Required actions:
1. Answer these from the biography of David S. Rosenbaum:
(a) At which hospital did he receive his cardiology and clinical electrophysiology training?
(b) In what year did he establish the Heart & Vascular Research Center at MetroHealth?
(c) On which committee of the American College of Cardiology does he serve?
2. Write the next few sentences of the biography of David S. Rosenbaum, starting after its final sentence.

Passage provided:
David S. Rosenbaum, MD - FIHS Secretary
David S. Rosenbaum, MD
David S. Rosenbaum, M.D., is the chief of Cardiology and director of the Heart & Vascular Center for
The MetroHealth System and Professor of Medicine, Biomedical Engineering, Physiology and
Biophysics at Case Western University (CWRU).  He received his cardiology and clinical
electrophysiology training at Massachusetts General Hospital, and post-doctoral research training in
the Harvard-MIT Division of Health Sciences and Technology.

As an internationally recognized cardiologist, scientist, and thought leader he has served on editorial
boards in numerous leadership roles in professional societies. He is currently Chairs both the
Research Health Policy Committee and the Basic Science Program Committee for the Heart Rhythm
Society (HRS), and  serves on the Cardiac Electrophysiology Committee for the American College of
Cardiology.     
He as served on multiple advisory panels and research study sections at the National Institutes of Health, AHA, and NASA,   
He has been particularly involved in programs devoted to young physician scientist, serving on Young Investigator Award
committees mentoring  trainees in CWRU Medical Scientist Training Program, and numerous PhD and post-doctoral trainees,
and is Director of MetroHealth’s Physician Scientist Program (PSP).    In 1999, he established the Heart & Vascular Research
Center at MetroHealth, a state-of-the-art facility for training cardiovascular investigators.

Entries provided:
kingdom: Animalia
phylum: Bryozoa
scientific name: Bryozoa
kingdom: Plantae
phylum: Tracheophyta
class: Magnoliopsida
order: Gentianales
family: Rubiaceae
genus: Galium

Numbered answers:
1.
(a) Massachusetts General Hospital
(b) 1999
(c) The Cardiac Electrophysiology Committee

2.
Under his leadership, the MetroHealth Heart & Vascular Center has initiated several pioneering cardiovascular research
studies.  These include developing new methods for predicting and preventing sudden cardiac death (SCD), as well as the
development of novel paradigms for preventing arrhythmias using targeted gene therapy.    His research contributions span
from the “bench to the bedside”, including the identification of T wave alternans as a marker for SCD in humans, and more
recently describing molecular mechanisms for cardiac alternans responsible for triggering electrical instability in the heart.